START Excerpt to read
Companies & Industries

The Issue: A Blog, a Flight Attendant, and a Firing


When a Delta employee had a little fun on her personal Web diary, her career was forced to make an emergency landing

The day Ellen Simonetti came home to her Austin (Tex.) condominium in September 2004 and checked her answering machine messages, she had no idea they'd change her life dramatically. Simonetti, a Delta (DAL) flight attendant for nearly eight years, was getting ready for one of her regularly assigned trips to Italy.

"They said: 'Please call. It's about your trip tomorrow,'" she recalls. Simonetti then phoned a Delta international in-flight supervisor to find out what the problem was. "She said, 'You can't fly to Rome tomorrow.' When I asked why, she said, ‘You don't know? It's about pictures on the Web,' And I felt like someone kicked me in the stomach."

The photographs, which launched a chain of events including Simonetti's dismissal, subsequent appearances on The Today Show and Montel Williams, and a lawsuit against Delta, appeared on the Journalspace.com blog she created in January 2004.

"I had just lost my mother in September of 2003," Simonetti explains. "It really hit me hard, and I didn't know how to deal with it. So I heard about blogging and started to write about being a flight attendant and the pain I was feeling. It was like therapy to me."
END Excerpt to read
Task to complete >>
Reproduce the article about the Delta flight attendant's blog word for word, everything from "The photographs, which" down to "in January 2004.".
START Information given
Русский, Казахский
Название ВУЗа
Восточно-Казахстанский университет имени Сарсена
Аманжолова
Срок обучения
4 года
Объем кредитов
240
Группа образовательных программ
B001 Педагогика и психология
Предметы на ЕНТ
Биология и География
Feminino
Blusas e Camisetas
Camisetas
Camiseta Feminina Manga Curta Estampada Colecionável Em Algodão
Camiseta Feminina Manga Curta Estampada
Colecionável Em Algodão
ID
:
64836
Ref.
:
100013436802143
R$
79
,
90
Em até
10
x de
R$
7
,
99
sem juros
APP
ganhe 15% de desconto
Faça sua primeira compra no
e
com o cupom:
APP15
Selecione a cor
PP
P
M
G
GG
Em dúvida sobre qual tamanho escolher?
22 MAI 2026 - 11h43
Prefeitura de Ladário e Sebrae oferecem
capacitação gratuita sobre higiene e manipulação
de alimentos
END Information given
START Information given
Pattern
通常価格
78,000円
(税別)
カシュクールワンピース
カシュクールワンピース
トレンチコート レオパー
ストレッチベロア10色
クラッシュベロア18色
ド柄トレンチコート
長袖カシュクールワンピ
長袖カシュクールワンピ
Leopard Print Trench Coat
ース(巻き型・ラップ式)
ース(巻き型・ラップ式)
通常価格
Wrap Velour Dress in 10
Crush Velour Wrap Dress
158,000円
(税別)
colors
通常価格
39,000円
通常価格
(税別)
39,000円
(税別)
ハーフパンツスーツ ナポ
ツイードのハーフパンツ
END Information given
START Information given
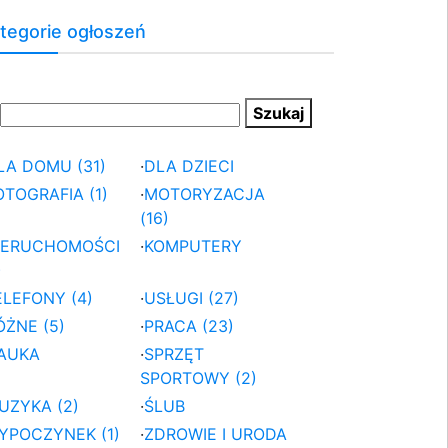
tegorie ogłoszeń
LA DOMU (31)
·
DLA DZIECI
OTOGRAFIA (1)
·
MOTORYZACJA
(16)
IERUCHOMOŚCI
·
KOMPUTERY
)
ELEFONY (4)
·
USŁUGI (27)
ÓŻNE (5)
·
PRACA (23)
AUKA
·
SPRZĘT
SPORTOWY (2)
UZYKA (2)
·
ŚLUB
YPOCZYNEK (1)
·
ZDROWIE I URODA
END Information given
Response to the task >>
The photographs, which launched a chain of events including Simonetti's dismissal, subsequent appearances on The Today Show and Montel Williams, and a lawsuit against Delta, appeared on the Journalspace.com blog she created in January 2004.